### Given entries

*** Block opens ***

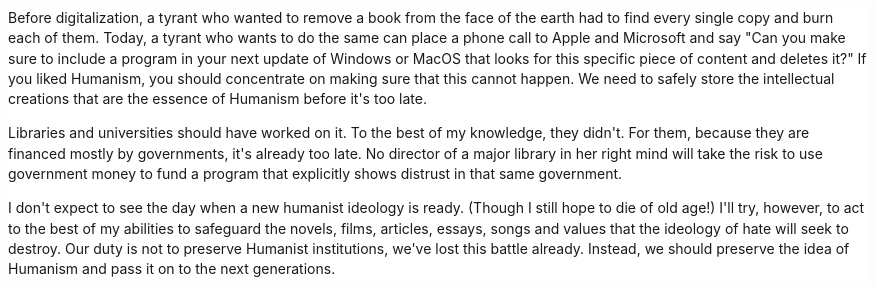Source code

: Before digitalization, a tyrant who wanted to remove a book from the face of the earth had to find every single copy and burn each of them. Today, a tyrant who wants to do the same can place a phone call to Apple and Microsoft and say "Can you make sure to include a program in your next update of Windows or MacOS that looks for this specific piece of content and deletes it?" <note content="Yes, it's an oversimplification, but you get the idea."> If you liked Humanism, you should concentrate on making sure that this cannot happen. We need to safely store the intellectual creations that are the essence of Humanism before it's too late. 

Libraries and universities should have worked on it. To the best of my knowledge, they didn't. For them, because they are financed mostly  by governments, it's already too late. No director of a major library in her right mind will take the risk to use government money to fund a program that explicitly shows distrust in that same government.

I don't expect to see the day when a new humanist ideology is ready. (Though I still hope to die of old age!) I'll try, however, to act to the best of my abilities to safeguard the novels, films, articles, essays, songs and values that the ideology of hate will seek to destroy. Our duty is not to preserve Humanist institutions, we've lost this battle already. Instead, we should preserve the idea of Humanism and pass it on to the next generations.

*** Block closes ***
*** Block opens ***

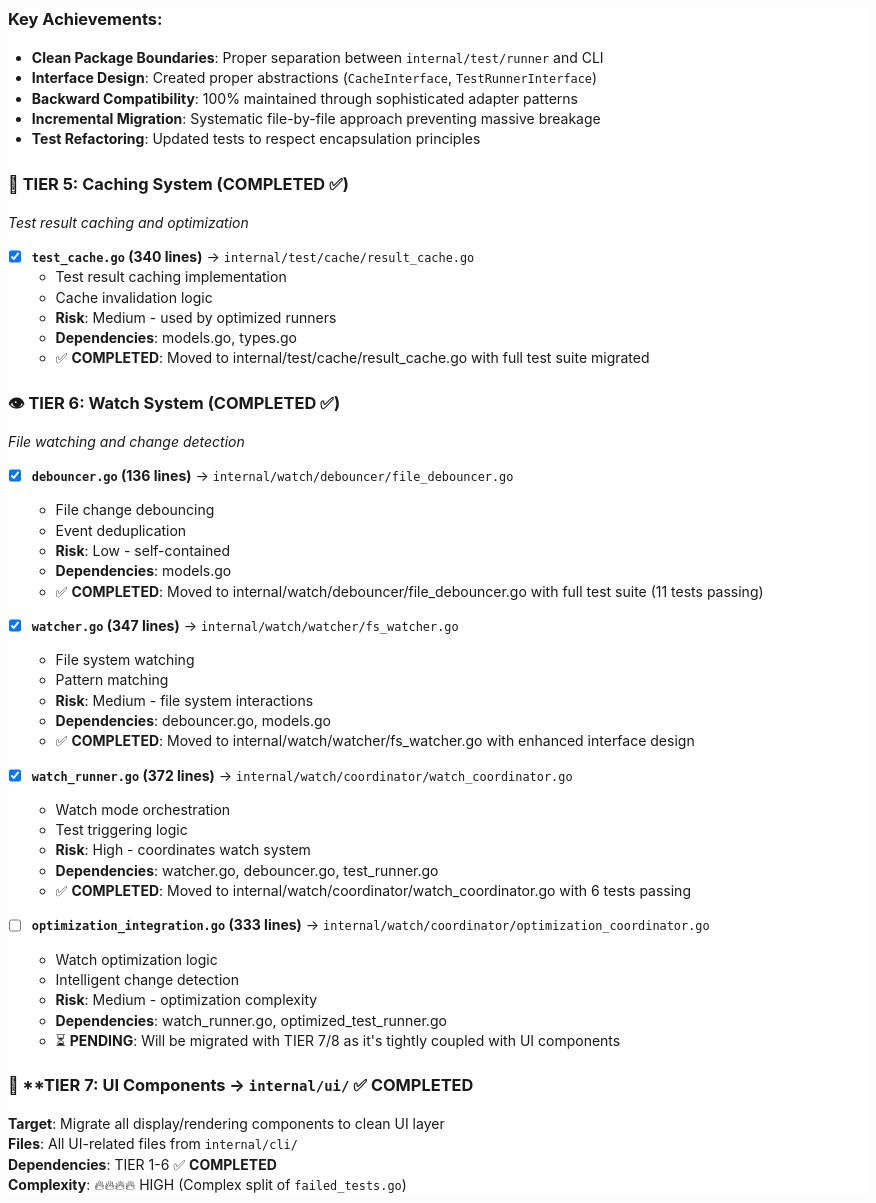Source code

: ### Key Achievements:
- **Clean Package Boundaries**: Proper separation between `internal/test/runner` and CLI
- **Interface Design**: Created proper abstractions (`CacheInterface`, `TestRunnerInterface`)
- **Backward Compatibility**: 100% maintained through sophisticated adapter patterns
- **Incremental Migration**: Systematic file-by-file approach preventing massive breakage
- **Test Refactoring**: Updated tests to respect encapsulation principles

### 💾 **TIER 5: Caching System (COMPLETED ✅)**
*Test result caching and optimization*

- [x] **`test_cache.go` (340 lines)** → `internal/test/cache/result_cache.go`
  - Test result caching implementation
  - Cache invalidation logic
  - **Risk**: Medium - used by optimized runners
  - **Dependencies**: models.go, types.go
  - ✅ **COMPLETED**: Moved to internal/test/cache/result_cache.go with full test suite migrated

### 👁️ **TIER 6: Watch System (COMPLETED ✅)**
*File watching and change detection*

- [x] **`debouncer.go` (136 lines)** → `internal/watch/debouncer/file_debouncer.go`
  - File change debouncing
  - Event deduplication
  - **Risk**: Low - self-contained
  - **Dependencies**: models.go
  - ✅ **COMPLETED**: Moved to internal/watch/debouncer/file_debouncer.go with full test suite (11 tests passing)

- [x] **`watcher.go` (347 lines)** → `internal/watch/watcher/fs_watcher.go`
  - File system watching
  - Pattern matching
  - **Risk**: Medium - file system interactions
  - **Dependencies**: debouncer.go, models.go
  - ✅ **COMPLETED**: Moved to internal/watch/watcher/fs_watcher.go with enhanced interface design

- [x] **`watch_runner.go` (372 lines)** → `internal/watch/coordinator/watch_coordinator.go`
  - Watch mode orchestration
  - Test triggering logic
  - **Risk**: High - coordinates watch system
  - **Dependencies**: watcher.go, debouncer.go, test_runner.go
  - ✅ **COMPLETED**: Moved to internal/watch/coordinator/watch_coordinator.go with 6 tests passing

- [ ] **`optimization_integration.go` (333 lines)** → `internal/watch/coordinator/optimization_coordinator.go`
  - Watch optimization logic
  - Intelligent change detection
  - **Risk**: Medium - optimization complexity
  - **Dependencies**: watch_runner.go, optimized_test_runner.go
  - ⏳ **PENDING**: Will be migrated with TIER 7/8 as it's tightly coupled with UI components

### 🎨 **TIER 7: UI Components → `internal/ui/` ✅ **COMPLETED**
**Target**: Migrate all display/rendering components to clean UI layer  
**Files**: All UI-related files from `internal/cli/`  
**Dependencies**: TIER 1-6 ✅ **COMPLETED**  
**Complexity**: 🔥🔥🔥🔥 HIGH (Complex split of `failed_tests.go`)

*** Block closes ***

### Work order
Could you write out, word for word, the stretch of the data that begins with the line containing "(333 lines)** →" and ends with the line containing "HIGH (Complex split", including both of those lines?

### Written answer
- [ ] **`optimization_integration.go` (333 lines)** → `internal/watch/coordinator/optimization_coordinator.go`
  - Watch optimization logic
  - Intelligent change detection
  - **Risk**: Medium - optimization complexity
  - **Dependencies**: watch_runner.go, optimized_test_runner.go
  - ⏳ **PENDING**: Will be migrated with TIER 7/8 as it's tightly coupled with UI components

### 🎨 **TIER 7: UI Components → `internal/ui/` ✅ **COMPLETED**
**Target**: Migrate all display/rendering components to clean UI layer  
**Files**: All UI-related files from `internal/cli/`  
**Dependencies**: TIER 1-6 ✅ **COMPLETED**  
**Complexity**: 🔥🔥🔥🔥 HIGH (Complex split of `failed_tests.go`)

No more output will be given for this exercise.